Suffering and the Maturation of the Soul

Suffering and the Maturation of the Soul March 27, 2020

Few doctrines within Christendom tend to make people bristle as much as the doctrine of suffering. While there are many doctrines that divide, this is perhaps one of the more unilateral doctrines that unites Christians of various denominational stripes. The reason I say this is simply due to the fact that many are averse to teaching on suffering, even within my own Reformed-ish world. In some respects, at least within the context of the Western world that I am part of, we all believe the prosperity gospel, even if only a little bit. We might shun the more nefarious teachers of the movement and rightly decry it as a false gospel, providing a false hope—yet what we truly believe about prosperity comes out when we face hardship. In other words, many profess one thing with their lips, yet their hearts cling to another version of the “truth” on the matter.

•••••

§ Work task a
According to the essay on suffering, what does the writer say everyone in the Western world believes, even if only a little bit?

§ The data

•••••

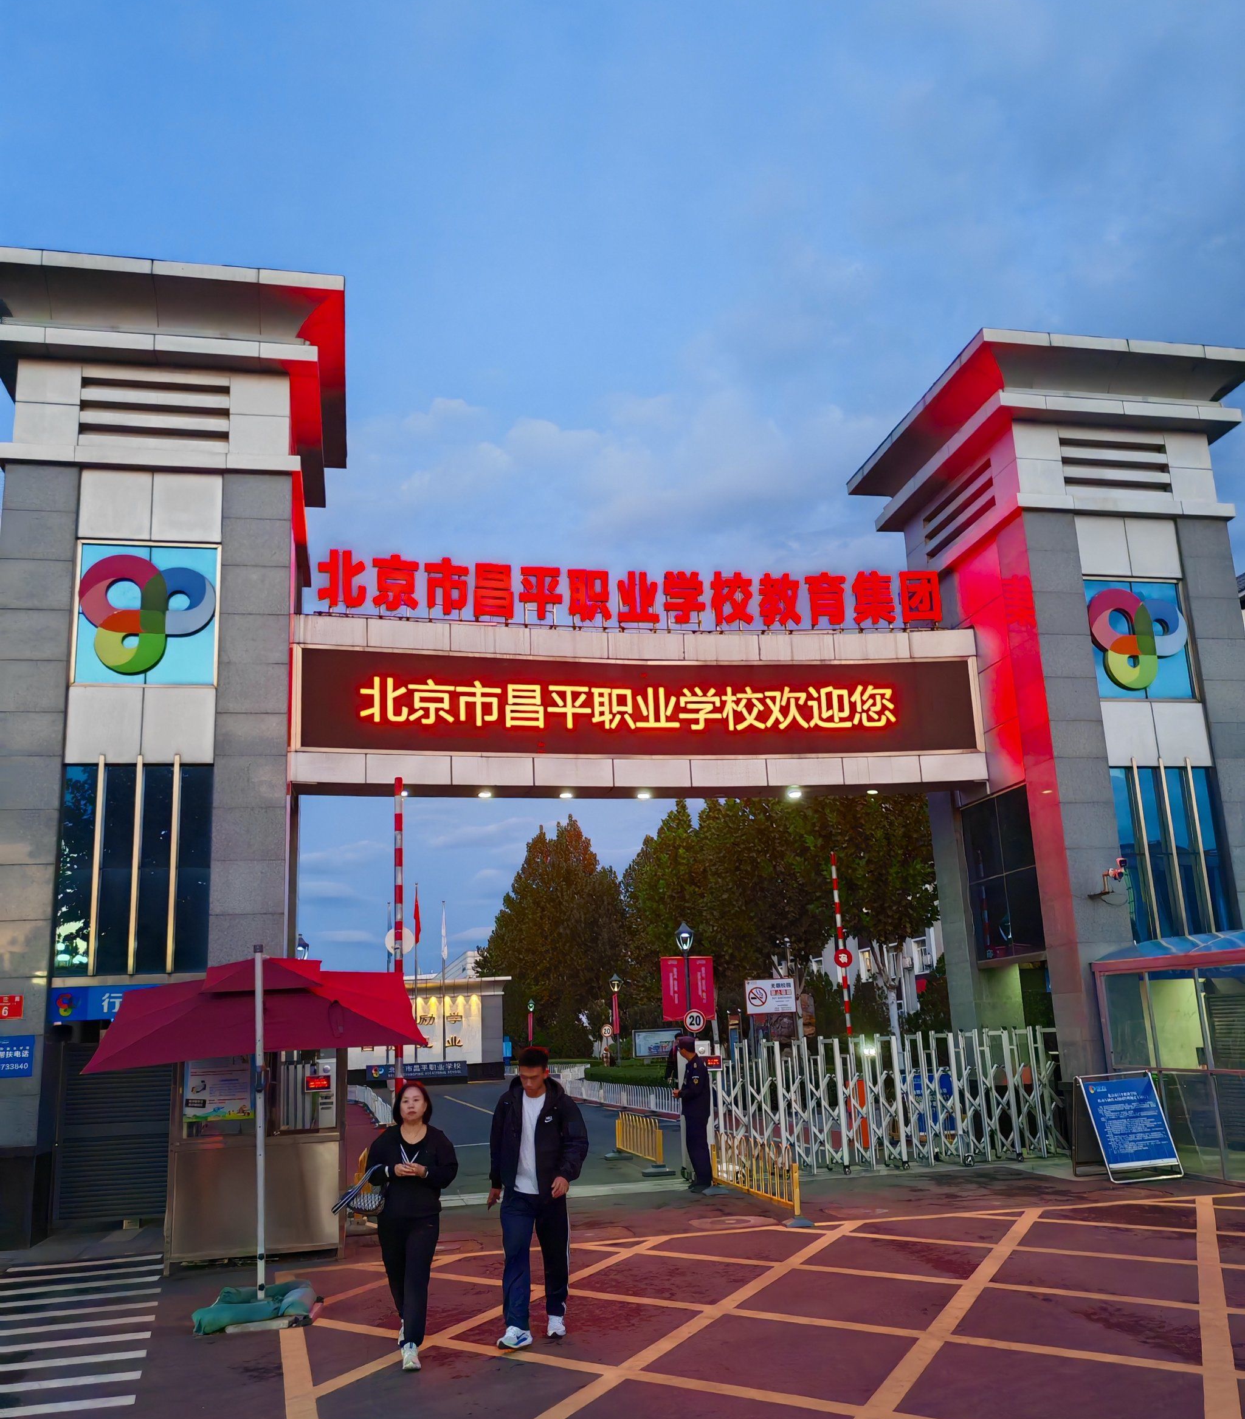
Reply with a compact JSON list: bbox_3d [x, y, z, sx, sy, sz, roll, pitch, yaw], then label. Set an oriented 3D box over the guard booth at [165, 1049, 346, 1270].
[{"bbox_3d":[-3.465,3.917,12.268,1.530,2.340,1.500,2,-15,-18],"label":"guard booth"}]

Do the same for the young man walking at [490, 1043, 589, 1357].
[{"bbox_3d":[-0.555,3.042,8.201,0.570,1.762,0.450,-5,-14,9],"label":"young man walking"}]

•••••

§ Work task b
Put the entries above into a two-column CSV with the headers instruction and answer. Give one row for each instruction and the JSON answer that follows it, with each field in double quotes and any line breaks replaced by spaces, and leave the pictures out.

§ Exercise answer a
The prosperity gospel.

§ Exercise answer b
instruction,answer
"Reply with a compact JSON list: bbox_3d [x, y, z, sx, sy, sz, roll, pitch, yaw], then label. Set an oriented 3D box over the guard booth at [165, 1049, 346, 1270].","[{""bbox_3d"":[-3.465,3.917,12.268,1.530,2.340,1.500,2,-15,-18],""label"":""guard booth""}]"
"Do the same for the young man walking at [490, 1043, 589, 1357].","[{""bbox_3d"":[-0.555,3.042,8.201,0.570,1.762,0.450,-5,-14,9],""label"":""young man walking""}]"